(Page-level text extractions)
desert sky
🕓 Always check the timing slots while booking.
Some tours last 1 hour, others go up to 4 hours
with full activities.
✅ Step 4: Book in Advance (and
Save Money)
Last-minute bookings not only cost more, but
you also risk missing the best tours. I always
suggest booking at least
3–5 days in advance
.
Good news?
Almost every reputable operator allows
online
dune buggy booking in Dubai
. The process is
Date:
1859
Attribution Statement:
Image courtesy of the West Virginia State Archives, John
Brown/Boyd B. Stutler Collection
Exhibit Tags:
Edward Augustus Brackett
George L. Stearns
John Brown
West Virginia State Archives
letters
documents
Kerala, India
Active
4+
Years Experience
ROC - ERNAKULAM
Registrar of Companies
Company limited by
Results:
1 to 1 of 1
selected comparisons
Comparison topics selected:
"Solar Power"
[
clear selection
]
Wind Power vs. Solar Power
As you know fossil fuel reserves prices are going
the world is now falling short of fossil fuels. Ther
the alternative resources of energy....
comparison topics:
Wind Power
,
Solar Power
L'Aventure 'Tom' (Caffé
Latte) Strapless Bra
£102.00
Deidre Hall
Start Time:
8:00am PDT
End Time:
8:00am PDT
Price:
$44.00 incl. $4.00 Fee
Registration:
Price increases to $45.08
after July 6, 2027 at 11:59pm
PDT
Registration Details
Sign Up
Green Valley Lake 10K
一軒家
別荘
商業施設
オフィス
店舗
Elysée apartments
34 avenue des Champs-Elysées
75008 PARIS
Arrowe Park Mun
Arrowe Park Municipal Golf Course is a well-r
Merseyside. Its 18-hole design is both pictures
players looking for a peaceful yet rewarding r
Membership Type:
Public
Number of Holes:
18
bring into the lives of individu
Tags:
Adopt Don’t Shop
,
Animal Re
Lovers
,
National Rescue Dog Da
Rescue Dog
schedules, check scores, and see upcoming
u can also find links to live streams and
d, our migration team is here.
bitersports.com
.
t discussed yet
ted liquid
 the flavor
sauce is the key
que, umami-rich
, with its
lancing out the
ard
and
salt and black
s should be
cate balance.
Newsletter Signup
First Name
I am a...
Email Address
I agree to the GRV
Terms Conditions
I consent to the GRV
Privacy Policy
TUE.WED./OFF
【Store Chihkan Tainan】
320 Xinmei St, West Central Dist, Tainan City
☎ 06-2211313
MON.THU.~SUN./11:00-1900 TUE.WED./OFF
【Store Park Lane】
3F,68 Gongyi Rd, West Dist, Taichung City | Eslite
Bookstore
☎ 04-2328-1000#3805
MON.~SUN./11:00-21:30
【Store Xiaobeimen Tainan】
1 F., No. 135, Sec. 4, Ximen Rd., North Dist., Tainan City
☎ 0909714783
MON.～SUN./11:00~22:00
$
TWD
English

__PROBLEM STATEMENT__. Render the data from its first line through the line containing "players looking for" as a Markdown table with two columns, Row and Text. Number each line in Row, put the line itself in Text, and leave out blank lines.

__EXERCISE ANSWER__.
| Row | Text |
|---|---|
| 1 | desert sky |
| 2 | 🕓 Always check the timing slots while booking. |
| 3 | Some tours last 1 hour, others go up to 4 hours |
| 4 | with full activities. |
| 5 | ✅ Step 4: Book in Advance (and |
| 6 | Save Money) |
| 7 | Last-minute bookings not only cost more, but |
| 8 | you also risk missing the best tours. I always |
| 9 | suggest booking at least |
| 10 | 3–5 days in advance |
| 11 | . |
| 12 | Good news? |
| 13 | Almost every reputable operator allows |
| 14 | online |
| 15 | dune buggy booking in Dubai |
| 16 | . The process is |
| 17 | Date: |
| 18 | 1859 |
| 19 | Attribution Statement: |
| 20 | Image courtesy of the West Virginia State Archives, John |
| 21 | Brown/Boyd B. Stutler Collection |
| 22 | Exhibit Tags: |
| 23 | Edward Augustus Brackett |
| 24 | George L. Stearns |
| 25 | John Brown |
| 26 | West Virginia State Archives |
| 27 | letters |
| 28 | documents |
| 29 | Kerala, India |
| 30 | Active |
| 31 | 4+ |
| 32 | Years Experience |
| 33 | ROC - ERNAKULAM |
| 34 | Registrar of Companies |
| 35 | Company limited by |
| 36 | Results: |
| 37 | 1 to 1 of 1 |
| 38 | selected comparisons |
| 39 | Comparison topics selected: |
| 40 | "Solar Power" |
| 41 | [ |
| 42 | clear selection |
| 43 | ] |
| 44 | Wind Power vs. Solar Power |
| 45 | As you know fossil fuel reserves prices are going |
| 46 | the world is now falling short of fossil fuels. Ther |
| 47 | the alternative resources of energy.... |
| 48 | comparison topics: |
| 49 | Wind Power |
| 50 | , |
| 51 | Solar Power |
| 52 | L'Aventure 'Tom' (Caffé |
| 53 | Latte) Strapless Bra |
| 54 | £102.00 |
| 55 | Deidre Hall |
| 56 | Start Time: |
| 57 | 8:00am PDT |
| 58 | End Time: |
| 59 | 8:00am PDT |
| 60 | Price: |
| 61 | $44.00 incl. $4.00 Fee |
| 62 | Registration: |
| 63 | Price increases to $45.08 |
| 64 | after July 6, 2027 at 11:59pm |
| 65 | PDT |
| 66 | Registration Details |
| 67 | Sign Up |
| 68 | Green Valley Lake 10K |
| 69 | 一軒家 |
| 70 | 別荘 |
| 71 | 商業施設 |
| 72 | オフィス |
| 73 | 店舗 |
| 74 | Elysée apartments |
| 75 | 34 avenue des Champs-Elysées |
| 76 | 75008 PARIS |
| 77 | Arrowe Park Mun |
| 78 | Arrowe Park Municipal Golf Course is a well-r |
| 79 | Merseyside. Its 18-hole design is both pictures |
| 80 | players looking for a peaceful yet rewarding r |